VB: Is there one question that you enjoy responding to the most?

TI: [Laughs.] I must tell you that I really enjoyed your questions today because they allowed me to revisit times when I was very young and when I was just starting my career. Typically, I get a lot of very serious and theory-heavy questions that make me feel very tense. But today’s questions made me feel very relaxed and happy.

Silver Hut | Interview with Toyo Ito | STIRworld
Silver Hut Image: Courtesy of Toyo Ito & Associates, Architects

VB: Let me ask you about your Silver Hut house. Do you still live there?

TI: No. Since my wife passed away and my daughter got married, the house became too big for me. So, it was taken apart and rebuilt on Omishima, a small island in the Seto Inland Sea. This is where my own museum, called Toyo Ito Architecture Museum, was completed in 2011. The reconstructed Silver Hut structure is built next to the exhibition gallery building and is used for archives and workshops. So, the house moved to an island and was transformed from a house to a public space. And I live in an apartment building, designed by Fumihiko Maki.
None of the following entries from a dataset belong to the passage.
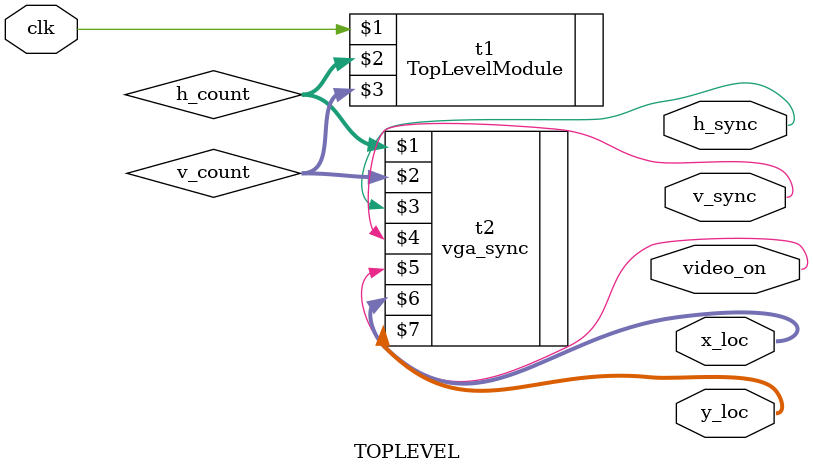
<source format=v>
`timescale 1ns / 1ps


module TOPLEVEL(
input clk,
output h_sync,
output v_sync,
output video_on,
output [9:0] x_loc,
output [9:0] y_loc 
    );
wire [9:0] h_count;
wire [9:0] v_count;

TopLevelModule t1(clk, h_count, v_count);
vga_sync t2(h_count, v_count, h_sync, v_sync, video_on, x_loc, y_loc);
endmodule

</source>
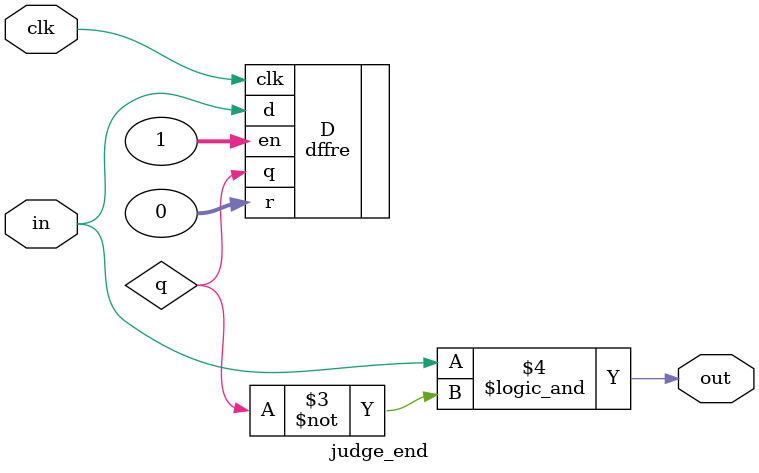
<source format=v>
module judge_end(in,clk,out);
	input in,clk;
	output out;
	wire q;
	dffre #(.n(1)) D(.clk(clk),.q(q),.d(in),.en(1),.r(0));
	assign out=in&&~q;
endmodule



/*状态机写法
module judge_end(clk,co,duration,out);
	parameter PAUSE=1'd0,CONTIUE=1'd1;
	input co,clk;
	input [5:0] duration;
	output reg out;
	reg[1:0] state,next_state;
	
	always @(posedge clk)
	begin
		if(CONTIUE) state=CONTIUE;
		else state=next_state;
	end
	
	always @(*)
	begin
		case(state)
			CONTIUE://输出0
			begin
				out=0;
				if(co||(!duration)) next_state=PAUSE;//当co=1或duration=0时，下一个状态为PASUE
				else next_state=CONTIUE;
			end
			PAUSE://输出1
			begin
				out=1;
				//if(co||(!duration)) next_state=PAUSE;//当co=1或duration=0时，下一个状态为PASUE
				//else 
				next_state=CONTIUE;
			end
		endcase
	end
endmodule
*/
</source>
Toyo Ito Museum of Architecture, Imabari | Interview with Toyo Ito | STIRworld
Toyo Ito Museum of Architecture, Imabari Image: Daici Ano

VB: Now, I need to clarify something. When you decided to take down the original house that your mother commissioned Yoshinobu Ashihara to build for your family, was that, in a way, a statement against Modernism, and an assertion of your own, new architecture to be built right over it?

TI: No. It was not that radical for me. My family needed a bigger space and that was the reason for the demolition of the house by Ashihara. Interestingly, when the Silver Hut was first built, Ashihara paid us a visit to see it. And he did ask me then, “How come you destroyed my house?” [laughs].

VB: And what was your answer?

TI: The same – I told him that it was too small [laughs]. But I surprised him because within the new Silver Hut house I incorporated the original entry doorframe and my mother’s room, which was done out of respect and as a tribute to his original house. So, the house was not completely taken apart. But these parts were not rebuilt on Omishima Island.